Le théologien suisse affirme qu’il se trouvait en avion l’après-midi où l’une des plaignantes l’accuse des pires agissements.

 

Un alibi non vérifié


Une réservation d’un billet d’avion à destination de Lyon aurait-elle pu éviter à l’islamologue Tariq Ramadan de passer par la case prison ?, c’est ce que suggère ‘‘ Le Parisien ’’ dans l’une de ses éditions relatives au mois de février.

L’islamologue a été écroué et incarcéré pour actes immoraux à la date du 2 février, quelques jours avant de passer devant le juge d’instruction.
Toutefois, il a fourni via son équipe d’avocats, un élément qui aurait pu prouver son innocence dans l’un des deux dossiers.
Il s’agit en effet, d’une réservation de billet d’avion.
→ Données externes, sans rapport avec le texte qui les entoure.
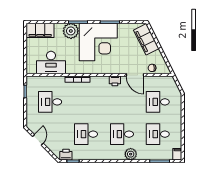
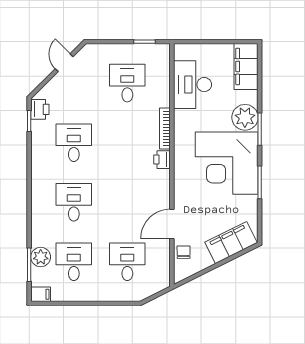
printer: (115, 81) -> (162, 160), moved
door: (38, 140) -> (64, 63), swing flipped
plant: (131, 154) -> (41, 257), moved

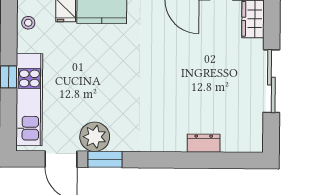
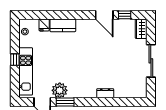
dresser: (204, 143) -> (105, 93), moved

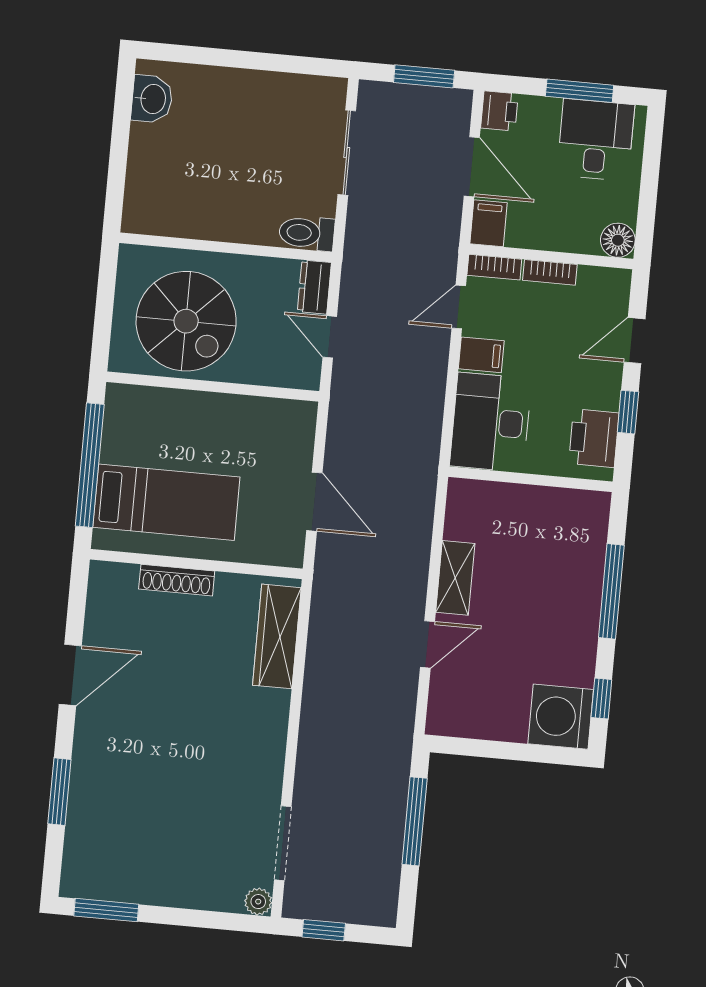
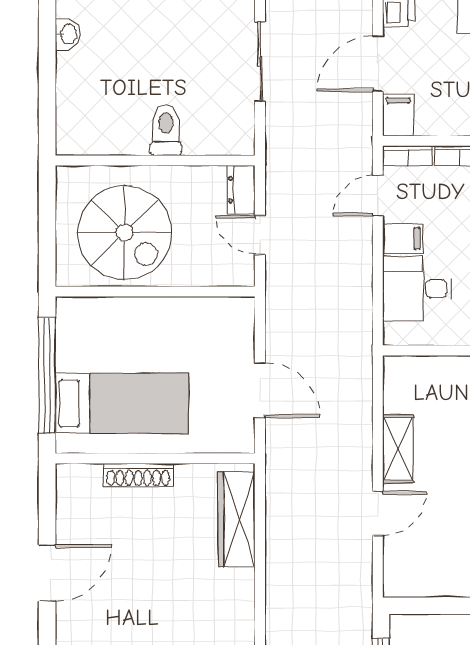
washbasin: (152, 99) -> (68, 34), width x0.72, depth x0.69
door: (472, 167) -> (378, 64), swing flipped
toilet: (307, 233) -> (166, 130), moved, turned 90
desk: (491, 422) -> (417, 289), width x0.73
Un document qui après avoir disparu durant l’investigation, a de nouveau fait son apparition dans l’enquête.
Tariq Ramadan dit avoir réservé un billet d’avion de Londres à destination de Lyon le 9 octobre 2009, et qui aurait atterri à 18h35 à l’aéroport de Lyon-Saint-Exupéry.
Il devait par ailleurs se rendre le soir même à une conférence organisé dans la ville française.
Pour les avocats Me Julie Granier et Me Yassine Bouzrou (qui désormais ne représentent plus le présumé), ont affirmé que cet élément de preuve met considérablement à mal les déclarations de son accusatrice qui mentionne que faits inculpés ont eu lieu dans l’après-midi du 9/10/2009.

Henda Ayari, la première accusatrice, une ex-salafiste qui s’est reconvertie en une militante féministe, mène visiblement depuis plusieurs semaines une violente campagne contre l’intellectuel suisse, qu’elle accuse d’intimidation et des pires agissements.
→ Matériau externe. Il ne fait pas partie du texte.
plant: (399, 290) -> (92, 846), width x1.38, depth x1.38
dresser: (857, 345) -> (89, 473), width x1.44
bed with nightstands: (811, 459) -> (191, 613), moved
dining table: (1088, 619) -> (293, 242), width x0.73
‘‘ En médiatisant cette affaire à outrance, Henda Ayari chercherait-elle à faire pression sur les autorités judiciaires ? ’’, craignent les proches de l’islamologue.
Multipliant les interviews et très présente sur les plateaux télé, madame Ayari a fini par s’emmêler les pinceaux, en trébuchant sur des éléments qui mettent considérablement en doute ses allégations.
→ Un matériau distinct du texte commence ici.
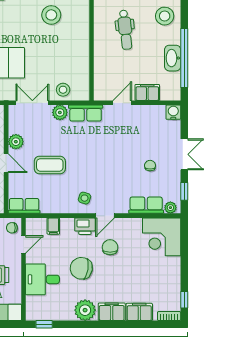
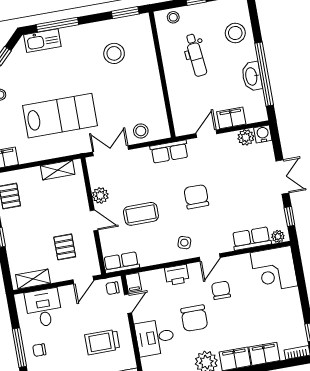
plant: (60, 112) -> (246, 137), moved
chair: (150, 166) -> (196, 197), moved, width x1.87, depth x1.87
filing cabinet: (53, 226) -> (133, 282), moved
printer: (85, 226) -> (177, 275), moved
chair: (81, 268) -> (194, 318), turned -100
Entre ce qu’elle évoque dans son livre ‘‘ J’ai choisi d’être libre ’’, et ce qu’elle révèle aux journalistes, les enquêteurs ont bel et bien constaté des contradictions flagrantes dans son discours, qu’elle devra éclaircir sous peine d’être considéré comme une fabulatrice.

Défaut de communication


La défense du théologien, revendique la saisie de l’inspection générale des instances judiciaires, afin de comprendre la raison pour laquelle une note présentée le 6 décembre 2017, faisant état de la réservation du vol Londres-Lyon, a été ‘‘ égarée ’’.
Dans un courrier rédigé à l’attention du ministère de la Justice, les avocats se plaignent d’un ‘‘ défaut de communication ’’, qui porte gravement atteinte aux intérêts de monsieur Ramadan.
Le quotidien francilien ‘‘ Le Matin ’’, indique que le transfert de cette note a été confirmé le 7 décembre dans un mail, dans lequel les services du bureau d’ordre pénal de la Cour d’appel de Paris en accusent réception.
Jusqu’à son (ré) intégration au dossier, le 1er février, soit la veille de son encellulement, les enquêteurs affirment ne pas avoir reçu cet alibi afin de le vérifier.